Before an episode is first recalled, the pattern of that episode is unique in the memory. This theoretically allows to recall every single bit of the old episode, there is no ambiguity in the details, for example if an unique label belonging to that episode gets triggered by a cue. But once a part of an episode gets recalled, its content is associated with two episodes: the original one, and the episode of recall. The recalled part, or episodic memory, becomes a weaker cue for the parts of the episode that were not recalled the first time. After many recalls, the episodic memory that gets restored in the context of recall is formed more as a reconstruction of previous episodes of recall, than of the original episode. The details that are not usually recalled get forgotten, and the details that by some reason get distorted during recalls stay distorted in the subsequent recalls. These effects, following from simple considerations about associative memories, are known to occur with human memory, as retrieval-induced forgetting and memory distortion, and can be mimicked by very simple models.

The first episode in agent’s experience to which a rule encoded in semantic memory applies, plays the same role as the original episode of episodic memory. The only difference is in what kind of content gets the emphasis during the recall. Episodic memory retains the relations to many details, even as retrieval-induced forgetting tries to shut them out, with rarity of recall events helping the matter, while semantic memory focuses on few properties and gets applied over and over. This allows to view semantic memory as a special case of episodic memory, that through many cases of recall abstracted out all of the episode-specific details, leaving only what’s usually important in the contexts of recall.

When a fact is learned declaratively, there is an episode in which it’s first stated, but the details of that episode are irrelevant to the fact itself. When the fact is recalled in the future, the recalling process can stop on the fact, without going into the details of the episode in which the fact was learned, even though those details are available. The limited part of episodic memory becomes semantic memory. Alternatively, a fact can be abstracted out as a regularity present in many scenes, without ever being a part of episodic memory, as the only unambiguous inference that follows from cumulative memory of many past episodes.
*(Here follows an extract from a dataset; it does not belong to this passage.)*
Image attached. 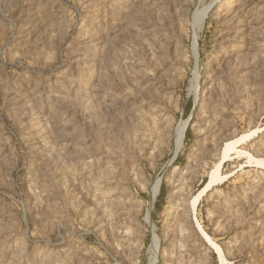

Another interesting effect is that not every episode can form an episodic memory. If an episode is so ordinary that no cue can uniquely point to it, there is no way to recall it as an episode. When you commute to work a hundredth time, you don’t usually pay attention to details, each action results from a known rule, there is nothing to learn from the process. New memories capture reusable novelty, contexts that are expected to repeat sometime in the future, but did not appear in the past.


Summarizing structure in new labels

December 9, 2008

Followup to: Structural representation of uncertainty, Continuous balancing of changing structure.

Labels allow to represent states of knowledge in the most compact form. Expressive power of structural contexts and whole scenes allows to construct representations of elaborate combinations of previously encountered states of knowledge. These more complex representations are harder to manage than simple labels, and so when certain structural pattern (or map) becomes common enough, it can be assigned a new unique label of its own.

New labels allow to compactly represent frequently encountered states of knowledge, to form a language adapted to the environment. Multiple generations of labels can represent the most salient aspects of bigger and bigger structures in the scene. Smaller representation allows more robust processing. Structure restoration can function with fewer errors because structures that need to be restored become smaller. Maps can capture more global concepts in the scene without needing to consider more labels at the same time, because common combinations of labels are summarized by new labels. New labels form a basis for new levels of representations for structures that are already represented in the scenes.

A label by itself is good for nothing: if it isn’t in any map, it’ll never get restored. If a new label appears once in an ordinary context, it’ll never be restored again, because this context is matched by old maps better than a new map that also includes a new label.

A new label can get remembered if it appears in a novel structural context consisting of old labels. New maps that capture this new context can be restored in the future by right combinations of the old labels, and as a result restore the new label. From now on, the new label appears in all scenes containing this novel structural context, at the same time new maps representing this context do. As a result, it becomes possible to represent this context and associated maps just by the new label, and this label gets learned by other maps to reflect the presence of regularity represented by it. It’s no longer owned by the context in which it was bootstrapped and with which it was originally associated, and in the future it can even get completely disassociated from it, gradually shifting its semantics elsewhere.

Thus, it’s unnecessary to create a separate algorithm to manage new labels and rigidly assign them to maps they are supposed to represent, map learning takes care of it. It’s sufficient to create a new label for each new map, and if it turns out to be useful, it’ll get learned by other maps. Relatively useless labels get abstracted out of maps, the same way relatively useless maps get discarded or merged with other maps.